Ils ont certes été accompagnés par certaines organisations non gouvernementales (ONG), par la Cdvr, la Conariv, le ministère de la Solidarité (même s’ils ne mentionnent pas dans leurs interventions), mais l’essentiel des initiatives pour renouer les liens et rétablir les relations intercommunautaires est à mettre au crédit des populations elles-mêmes, tant les cœurs étaient déjà prédisposés à demander pardon ou à l’accepter.

Comme dans un pacte tacite, les populations ont choisi de surmonter la crise, de se donner la main pour construire une vie meilleure et se forger un nouveau destin.

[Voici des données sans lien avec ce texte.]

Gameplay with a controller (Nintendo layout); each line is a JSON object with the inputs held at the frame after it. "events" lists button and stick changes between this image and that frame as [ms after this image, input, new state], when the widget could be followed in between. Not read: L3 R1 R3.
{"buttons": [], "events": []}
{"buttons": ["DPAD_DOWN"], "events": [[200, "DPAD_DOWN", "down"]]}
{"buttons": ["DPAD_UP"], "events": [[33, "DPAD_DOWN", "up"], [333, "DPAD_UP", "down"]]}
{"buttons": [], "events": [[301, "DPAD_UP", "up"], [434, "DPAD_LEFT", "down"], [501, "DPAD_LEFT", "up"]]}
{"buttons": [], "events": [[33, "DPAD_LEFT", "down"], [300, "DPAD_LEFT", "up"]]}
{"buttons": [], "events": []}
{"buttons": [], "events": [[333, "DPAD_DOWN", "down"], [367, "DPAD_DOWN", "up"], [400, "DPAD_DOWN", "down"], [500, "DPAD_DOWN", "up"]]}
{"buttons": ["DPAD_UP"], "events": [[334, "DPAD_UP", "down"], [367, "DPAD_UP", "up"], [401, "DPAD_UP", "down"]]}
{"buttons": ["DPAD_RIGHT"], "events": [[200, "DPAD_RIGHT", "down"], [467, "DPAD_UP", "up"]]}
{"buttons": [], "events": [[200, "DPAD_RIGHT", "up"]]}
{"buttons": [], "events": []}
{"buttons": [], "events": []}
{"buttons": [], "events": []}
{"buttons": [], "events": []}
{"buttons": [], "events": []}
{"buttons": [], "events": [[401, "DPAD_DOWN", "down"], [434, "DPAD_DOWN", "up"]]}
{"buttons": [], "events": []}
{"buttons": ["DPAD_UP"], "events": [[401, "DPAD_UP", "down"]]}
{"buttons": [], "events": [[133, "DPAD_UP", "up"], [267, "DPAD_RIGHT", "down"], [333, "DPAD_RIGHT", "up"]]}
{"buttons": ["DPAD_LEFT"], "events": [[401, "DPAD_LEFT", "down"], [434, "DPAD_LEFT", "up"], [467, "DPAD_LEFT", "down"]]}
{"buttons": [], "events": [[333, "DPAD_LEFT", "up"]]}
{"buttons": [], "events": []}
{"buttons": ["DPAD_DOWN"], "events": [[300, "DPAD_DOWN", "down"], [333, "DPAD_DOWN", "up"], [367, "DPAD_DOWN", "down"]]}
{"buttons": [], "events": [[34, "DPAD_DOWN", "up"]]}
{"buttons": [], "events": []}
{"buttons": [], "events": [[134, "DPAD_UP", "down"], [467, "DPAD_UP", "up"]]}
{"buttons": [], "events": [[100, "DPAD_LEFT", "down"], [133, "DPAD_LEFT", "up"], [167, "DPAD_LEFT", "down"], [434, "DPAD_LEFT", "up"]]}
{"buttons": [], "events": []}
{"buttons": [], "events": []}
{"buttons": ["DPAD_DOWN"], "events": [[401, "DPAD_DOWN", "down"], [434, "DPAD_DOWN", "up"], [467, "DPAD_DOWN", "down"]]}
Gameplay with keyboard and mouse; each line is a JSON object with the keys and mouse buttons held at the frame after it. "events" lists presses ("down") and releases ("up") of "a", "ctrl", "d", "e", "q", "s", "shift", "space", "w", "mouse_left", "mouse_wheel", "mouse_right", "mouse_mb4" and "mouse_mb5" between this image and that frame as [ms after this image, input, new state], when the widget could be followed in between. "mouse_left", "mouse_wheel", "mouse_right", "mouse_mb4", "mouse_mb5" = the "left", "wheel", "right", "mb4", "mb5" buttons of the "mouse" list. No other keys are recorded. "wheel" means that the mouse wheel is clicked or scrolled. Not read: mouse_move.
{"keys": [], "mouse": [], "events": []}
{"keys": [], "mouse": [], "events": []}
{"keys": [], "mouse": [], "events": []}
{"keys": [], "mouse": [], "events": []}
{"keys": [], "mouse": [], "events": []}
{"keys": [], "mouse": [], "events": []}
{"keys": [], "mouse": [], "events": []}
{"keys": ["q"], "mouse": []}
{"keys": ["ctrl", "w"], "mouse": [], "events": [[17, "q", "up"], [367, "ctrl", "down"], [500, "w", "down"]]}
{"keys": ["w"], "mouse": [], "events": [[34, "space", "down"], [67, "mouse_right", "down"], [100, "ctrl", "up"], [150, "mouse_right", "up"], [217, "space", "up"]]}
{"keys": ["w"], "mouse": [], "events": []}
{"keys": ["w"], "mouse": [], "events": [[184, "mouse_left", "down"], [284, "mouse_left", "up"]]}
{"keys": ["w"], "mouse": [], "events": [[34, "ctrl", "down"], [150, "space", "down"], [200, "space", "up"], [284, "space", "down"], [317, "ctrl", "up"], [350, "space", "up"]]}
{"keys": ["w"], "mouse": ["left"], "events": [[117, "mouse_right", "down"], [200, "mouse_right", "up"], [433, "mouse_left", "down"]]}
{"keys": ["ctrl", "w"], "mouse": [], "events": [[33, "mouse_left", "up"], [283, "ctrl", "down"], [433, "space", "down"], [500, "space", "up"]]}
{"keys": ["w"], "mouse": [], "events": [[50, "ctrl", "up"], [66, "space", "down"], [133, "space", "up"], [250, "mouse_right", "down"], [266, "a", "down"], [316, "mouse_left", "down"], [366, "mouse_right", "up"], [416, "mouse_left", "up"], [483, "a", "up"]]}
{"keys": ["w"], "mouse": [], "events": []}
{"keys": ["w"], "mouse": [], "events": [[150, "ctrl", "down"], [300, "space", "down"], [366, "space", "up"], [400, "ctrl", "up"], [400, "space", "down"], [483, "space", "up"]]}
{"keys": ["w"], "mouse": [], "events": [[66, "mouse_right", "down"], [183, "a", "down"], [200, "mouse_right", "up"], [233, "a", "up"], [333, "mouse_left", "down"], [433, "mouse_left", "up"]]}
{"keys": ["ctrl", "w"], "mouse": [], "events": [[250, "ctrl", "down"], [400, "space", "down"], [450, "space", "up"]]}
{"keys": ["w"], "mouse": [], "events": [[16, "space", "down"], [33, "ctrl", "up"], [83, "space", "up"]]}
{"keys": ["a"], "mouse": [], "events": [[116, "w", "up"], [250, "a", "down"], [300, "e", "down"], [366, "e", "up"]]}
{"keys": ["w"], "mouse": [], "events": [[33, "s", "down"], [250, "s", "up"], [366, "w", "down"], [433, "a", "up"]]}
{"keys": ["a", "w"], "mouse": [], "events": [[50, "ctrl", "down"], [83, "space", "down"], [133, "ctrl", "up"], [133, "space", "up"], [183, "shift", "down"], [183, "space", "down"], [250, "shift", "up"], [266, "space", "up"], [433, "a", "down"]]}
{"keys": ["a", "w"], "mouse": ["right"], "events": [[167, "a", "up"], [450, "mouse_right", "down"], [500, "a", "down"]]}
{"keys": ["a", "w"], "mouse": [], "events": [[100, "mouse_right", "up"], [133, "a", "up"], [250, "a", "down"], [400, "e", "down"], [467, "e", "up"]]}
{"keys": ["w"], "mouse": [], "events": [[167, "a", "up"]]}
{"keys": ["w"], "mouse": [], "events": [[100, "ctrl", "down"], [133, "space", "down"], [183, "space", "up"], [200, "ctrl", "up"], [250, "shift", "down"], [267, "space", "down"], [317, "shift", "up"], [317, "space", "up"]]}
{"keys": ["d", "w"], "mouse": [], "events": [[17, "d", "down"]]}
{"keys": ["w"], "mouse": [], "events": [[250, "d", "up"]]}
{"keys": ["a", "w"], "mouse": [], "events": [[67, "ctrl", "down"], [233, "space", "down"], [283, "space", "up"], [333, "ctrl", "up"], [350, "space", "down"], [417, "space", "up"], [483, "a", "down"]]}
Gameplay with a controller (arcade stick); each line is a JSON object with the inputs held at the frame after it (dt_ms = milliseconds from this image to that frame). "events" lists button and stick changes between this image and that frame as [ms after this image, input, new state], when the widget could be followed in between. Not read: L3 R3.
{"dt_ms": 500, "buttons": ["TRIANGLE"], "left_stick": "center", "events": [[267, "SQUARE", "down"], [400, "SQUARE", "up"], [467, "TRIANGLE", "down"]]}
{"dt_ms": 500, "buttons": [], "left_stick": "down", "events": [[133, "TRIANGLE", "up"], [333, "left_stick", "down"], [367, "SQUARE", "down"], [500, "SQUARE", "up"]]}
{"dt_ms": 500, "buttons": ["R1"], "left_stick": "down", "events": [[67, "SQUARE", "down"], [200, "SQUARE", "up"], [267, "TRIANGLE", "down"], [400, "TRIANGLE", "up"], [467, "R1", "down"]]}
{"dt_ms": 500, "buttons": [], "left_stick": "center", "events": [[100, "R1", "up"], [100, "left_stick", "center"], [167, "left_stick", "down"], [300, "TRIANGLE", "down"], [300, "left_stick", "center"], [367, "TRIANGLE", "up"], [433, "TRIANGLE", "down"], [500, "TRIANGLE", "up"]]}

Cette volonté commune des populations se doit d’être encouragée par l’implication soutenue des gouvernants. Les représentants du peuple à l’Assemblée nationale doivent jouer le rôle qui est le leur : celui de sensibiliser et éduquer les différents chefs sur les lois foncières.

La connaissance de ces lois permettra de mieux apprécier les décisions sous-préfectorales, préfectorales ainsi que celles de la justice. Ces actions renforceront davantage la paix amorcée.

Sériba K.

Encadré 2

Ces politiciens démagogues

Nombre des élus font la communication sur la réconciliation après avoir parrainé une activité. La vérité vient d’éclater. Les différents garants de la tradition révèlent qu’ils ne reçoivent la visite des politiciens et des élus uniquement qu’au moment des campagnes électorales. C’est au cours de cette période que ces derniers abordent le sujet lié à la réconciliation sans donner un chronogramme clair.

Par ailleurs, comme ils sont reçus en fanfare et dans la liesse populaire par une population à laquelle ils tendent des billets de banque, le tour est joué pour faire des déclarations tonitruantes sur la réconciliation.

Ces opportunistes se jouent de l’esprit de l’opinion en donnant l’impression qu’ils sont à la base du retour à la normalité. Combien déboursent-ils aux chefs de quartiers et aux chefs de communautés pour la sensibilisation des populations dans les hameaux les plus reculés ? Voilà une interrogation qui restera sans réponse et qui traduit la démagogie des politiciens.

Les vrais problèmes des populations comme la mise en place d’activités génératrices de revenus, la scolarisation des enfants sont, partiellement exécutés, sinon ne connaissent aucun début de démarrage. La misère et les problèmes fonciers rongent les populations. À la moindre étincelle, tout se dégrade et les mêmes politiciens saisissent l’occasion pour se faire un nom et de la publicité à travers des campagnes de communication tous azimuts.